Tavily Crawl
Security checks across static analysis, malware telemetry, and agentic risk
Overview
The crawler mostly matches its stated purpose, but first-run login can automatically run an unpinned npm helper and the skill uses local Tavily credentials, so it should be reviewed before use.
Install only if you are comfortable with the first-run OAuth flow running `npx -y mcp-remote` or after the maintainer pins and documents that helper. Use a dedicated or scoped Tavily credential when possible, and constrain crawls with depth, limits, domain/path filters, and `allow_external: false` for narrow tasks.
Static analysis
No static analysis findings were reported for this release.
VirusTotal
VirusTotal findings are pending for this skill version.
Risk analysis
Artifact-based informational review of SKILL.md, metadata, install specs, static scan signals, and capability signals. ClawScan does not execute the skill or run runtime probes.
First-time authentication may run code obtained from npm as the local user, which could be risky if the package or resolution path is compromised.
On missing credentials, the script launches an unpinned npm package via npx with automatic yes mode. This runtime helper and dependency are not declared in the install metadata, creating a supply-chain review gap.
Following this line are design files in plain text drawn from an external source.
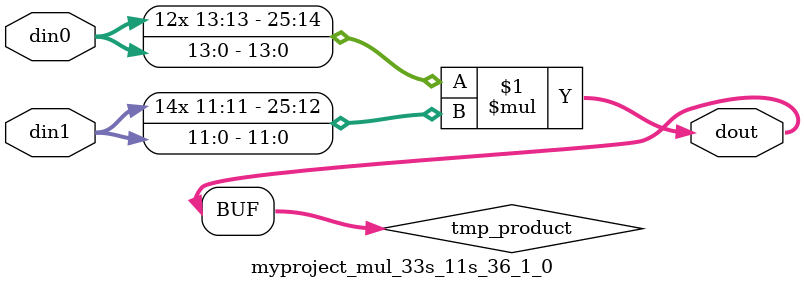
<source format=v>

`timescale 1 ns / 1 ps

  module myproject_mul_33s_11s_36_1_0(din0, din1, dout);
parameter ID = 1;
parameter NUM_STAGE = 0;
parameter din0_WIDTH = 14;
parameter din1_WIDTH = 12;
parameter dout_WIDTH = 26;

input [din0_WIDTH - 1 : 0] din0; 
input [din1_WIDTH - 1 : 0] din1; 
output [dout_WIDTH - 1 : 0] dout;

wire signed [dout_WIDTH - 1 : 0] tmp_product;













assign tmp_product = $signed(din0) * $signed(din1);








assign dout = tmp_product;







endmodule

</source>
npx -y mcp-remote https://mcp.tavily.com/mcp </dev/null >/dev/null 2>&1 &
Pin the helper package/version, declare the Node/npx dependency, and require an explicit user approval step before running downloaded helper code; ideally vendor or document the reviewed helper.
The skill can use an existing Tavily session or API key to act against the Tavily MCP service on the user's behalf.
The script searches the local MCP auth cache for access tokens. It validates Tavily issuer and expiry before use, so this is purpose-aligned, but it is still local account credential access.
MCP_AUTH_DIR="$HOME/.mcp-auth" ... token=$(jq -r '.access_token // empty' "$token_file" 2>/dev/null)
Use only with a Tavily account you trust for this purpose, avoid sharing the token cache, and prefer explicitly setting a scoped API key if available.
If crawled pages are later given to an agent as context, malicious or misleading page text could influence the agent's reasoning.
The skill is intended to retrieve website content for LLM context. Web pages are untrusted and may contain prompt-injection text, even though this retrieval is central to the skill's purpose.
For agentic use (feeding results into context): Always use `instructions` + `chunks_per_source`.
Treat crawled content as untrusted source material, keep citations, and do not let instructions inside retrieved pages override the user's task or security rules.
A crawl may fetch more sites or pages than expected if the user does not set domain/path filters and limits.
The documented default can include links beyond the starting domain. This is disclosed and related to crawling, but it can broaden collection beyond what a user intended.
| `allow_external` | boolean | true | Include external domain links |
Start with low `max_depth` and `limit`, set `allow_external: false` when appropriate, and use `select_paths` or domain filters for focused crawls.